Sea of Tranquility

Emily St. John Mandel
Reviewed by Wendy Tucker

Emily St. John Mandel is a Canadian novelist and essayist now living in New York. She has written six novels and came to fame in 2014 with her post-pandemic, prize-winning novel Station 11, published and widely acclaimed well before the real COVID-19 pandemic hit the world. It has now been translated into thirty-three languages and made into a mini-series by HBO (available on Stan in Australia). Both the novel and series are highly recommended as ways to begin enjoying this gifted author. She followed with The Glass Hotel in 2020, my absolute favourite novel of that year and her only novel set in contemporary time and, again, optioned for a mini-series with Mandel as screenwriter.

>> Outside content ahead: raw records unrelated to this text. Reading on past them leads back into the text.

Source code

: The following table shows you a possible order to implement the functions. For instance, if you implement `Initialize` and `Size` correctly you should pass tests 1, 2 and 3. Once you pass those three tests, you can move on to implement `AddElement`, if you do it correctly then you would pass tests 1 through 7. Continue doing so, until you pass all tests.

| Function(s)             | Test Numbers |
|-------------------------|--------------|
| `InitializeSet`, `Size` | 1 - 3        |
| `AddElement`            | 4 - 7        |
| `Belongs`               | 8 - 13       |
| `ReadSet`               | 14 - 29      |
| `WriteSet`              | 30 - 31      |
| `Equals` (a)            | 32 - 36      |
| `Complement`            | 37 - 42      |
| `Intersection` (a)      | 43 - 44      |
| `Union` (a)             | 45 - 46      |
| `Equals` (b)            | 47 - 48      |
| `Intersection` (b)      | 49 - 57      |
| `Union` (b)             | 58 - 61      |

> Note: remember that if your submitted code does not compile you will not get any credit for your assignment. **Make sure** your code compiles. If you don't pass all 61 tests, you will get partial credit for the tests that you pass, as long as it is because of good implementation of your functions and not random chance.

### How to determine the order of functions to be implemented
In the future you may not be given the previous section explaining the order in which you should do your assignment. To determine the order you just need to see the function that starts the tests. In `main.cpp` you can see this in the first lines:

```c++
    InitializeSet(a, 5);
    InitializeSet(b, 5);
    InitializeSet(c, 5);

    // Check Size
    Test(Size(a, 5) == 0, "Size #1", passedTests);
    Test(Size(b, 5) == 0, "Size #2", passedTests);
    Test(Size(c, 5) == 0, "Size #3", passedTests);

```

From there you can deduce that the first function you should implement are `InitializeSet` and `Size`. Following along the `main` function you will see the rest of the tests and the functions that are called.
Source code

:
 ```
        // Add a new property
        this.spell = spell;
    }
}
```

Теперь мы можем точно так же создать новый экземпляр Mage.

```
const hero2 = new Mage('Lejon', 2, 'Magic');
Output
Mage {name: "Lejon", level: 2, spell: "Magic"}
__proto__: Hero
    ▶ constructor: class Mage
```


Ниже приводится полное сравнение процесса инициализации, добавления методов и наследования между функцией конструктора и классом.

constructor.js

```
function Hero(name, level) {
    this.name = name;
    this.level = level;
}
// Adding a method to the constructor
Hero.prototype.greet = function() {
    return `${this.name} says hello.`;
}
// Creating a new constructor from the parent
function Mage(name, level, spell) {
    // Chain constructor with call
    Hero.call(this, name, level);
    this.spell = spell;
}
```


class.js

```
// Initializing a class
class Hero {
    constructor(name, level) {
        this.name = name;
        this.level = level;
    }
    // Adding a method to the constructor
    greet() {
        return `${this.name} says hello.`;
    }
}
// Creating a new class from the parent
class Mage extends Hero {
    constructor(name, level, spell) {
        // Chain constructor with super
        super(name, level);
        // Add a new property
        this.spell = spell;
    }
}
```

So, I was eagerly awaiting her sixth novel, Sea of Tranquility, published this year and, again, Mandel has seduced me. I have never been a fan of speculative fiction or science fiction, and this is the genre to which this novel is assigned but, to me, it is just wonderful literary fiction.

Any summary of the plot would not do the novel justice and would need to go into too much detail that may spoil it for readers, or lead a prospective reader to think that it’s just too out there and confusing. It isn’t. It shifts from 1912, when our first character experiences a paranormal occurrence, to the present where that occurrence has been captured on video, to 2203 where a writer, Olive Llewellyn is on a book tour on earth (she is from a moon colony) and experiences this paranormal occurrence. We then move forward to 2401 and the Time Institute is investigating this anomaly. Is it a glitch in the timeline? A corrupted file? Or, as some suspect, are we all living in a simulation? 

Beloved characters from previous novels appear – but you don’t need to have read previous books to enjoy this novel. The returning characters are part of the comfort we find here, driven by the faith in human creativity, kinship and connectedness. There is a huge and time- moving plot line in this novel but it doesn’t overwhelm or confuse because the writing is graceful and intimate and the characters are so easy to know and love.